Abstract Background: Pentraxin 3 contributes to the formation of cumulus-oophorus complex,its level is considered to indicate the quality and potential of oocytes. Bone morphogenetic protein 6 is a key regulator of ovary follicular development and regulates female reproduction. It is unclear whether Pentraxin 3 is differentially expressed in granulosa cells derived from Polycystic ovary syndrome and whether Bone morphogenetic protein 6 affects Pentraxin 3 in human granulosa-lutein cells.To evaluate whether Pentraxin 3 is differentially expressed in the granulosa cells derived from women with Polycystic Ovary Syndrome and whether granulosa cell-derived Bone Morphogenetic Protein 6 can regulate the expression of Pentraxin 3 in hGL cells.
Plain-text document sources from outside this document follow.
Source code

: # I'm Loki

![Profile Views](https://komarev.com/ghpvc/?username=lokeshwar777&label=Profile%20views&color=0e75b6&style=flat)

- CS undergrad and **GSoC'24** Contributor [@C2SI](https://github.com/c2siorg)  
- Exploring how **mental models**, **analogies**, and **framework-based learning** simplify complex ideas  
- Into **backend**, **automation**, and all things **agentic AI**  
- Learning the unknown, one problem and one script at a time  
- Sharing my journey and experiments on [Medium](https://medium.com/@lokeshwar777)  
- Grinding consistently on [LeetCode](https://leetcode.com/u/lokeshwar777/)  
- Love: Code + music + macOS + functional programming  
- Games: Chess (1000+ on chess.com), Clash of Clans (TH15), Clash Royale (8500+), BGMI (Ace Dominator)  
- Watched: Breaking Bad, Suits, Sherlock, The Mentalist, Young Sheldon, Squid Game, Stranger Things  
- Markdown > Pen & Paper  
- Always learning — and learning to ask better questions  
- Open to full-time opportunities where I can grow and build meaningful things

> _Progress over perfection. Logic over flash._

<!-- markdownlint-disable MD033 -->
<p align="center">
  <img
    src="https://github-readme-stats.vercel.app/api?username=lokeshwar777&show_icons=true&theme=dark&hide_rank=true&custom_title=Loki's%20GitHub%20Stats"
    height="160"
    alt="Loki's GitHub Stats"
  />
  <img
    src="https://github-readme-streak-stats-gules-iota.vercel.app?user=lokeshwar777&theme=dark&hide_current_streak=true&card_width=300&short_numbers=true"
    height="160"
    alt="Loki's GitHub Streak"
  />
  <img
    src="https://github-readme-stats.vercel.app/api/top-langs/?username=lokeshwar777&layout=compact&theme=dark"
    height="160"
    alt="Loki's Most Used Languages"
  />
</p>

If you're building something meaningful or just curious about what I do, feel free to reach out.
Materials and methods: The expression levels of BMP6 and PTX3 in granulosa cells were evaluated by RT-qPCR. The correlation between the expression levels of BMP6 and PTX3 and oocyte quality indexes were analyzed using clinical samples. The cells were incubated with BMP6 at different concentrations and times to check the expression of PTX3. TGF-β type 1 inhibitors and small interfering RNA targeting ALK2/3/6,SMAD1/5/8 and SMAD4 were used to study the involvement of SMAD dependent pathways. Results: The levels of Bone Morphogenetic Protein 6 in hGL cells were negatively correlated with the corresponding oocyte maturation rate and high-quality embryo rate, whereas the levels of Pentraxin 3 were positively correlated with the corresponding oocyte maturation rate in women with Polycystic Ovary Syndrome. Additionally, the in vitro cell cultured results showed Bone Morphogenetic Protein 6 significantly inhibited the expression of Pentraxin 3 in KGN cells. Furthermore, using a dual inhibition approach (kinase inhibitors and small interfering RNAs), we identified the ALK2/ALK3 type I receptors and BMPR2/ACVR2A type II receptors and the downstream SMAD1/SMAD5-SMAD4 signaling pathway were responsible for the BMP6-induced cellular activities in hGL cells. Conclusions: The suppressive effect of Bone Morphogenetic Protein 6 on Pentraxin 3 expression was mediated by ALK2/ALK3 type 1 receptors and BMPR2/ACVR2A type 2 receptors in granulosa cells through the SMAD1/5-SMAD4 dependent signaling pathway in women with Polycystic Ovary Syndrome.Our findings provides new insights into the understanding of the pathogenesis of Polycystic Ovary Syndrome-related ovulatory disorders.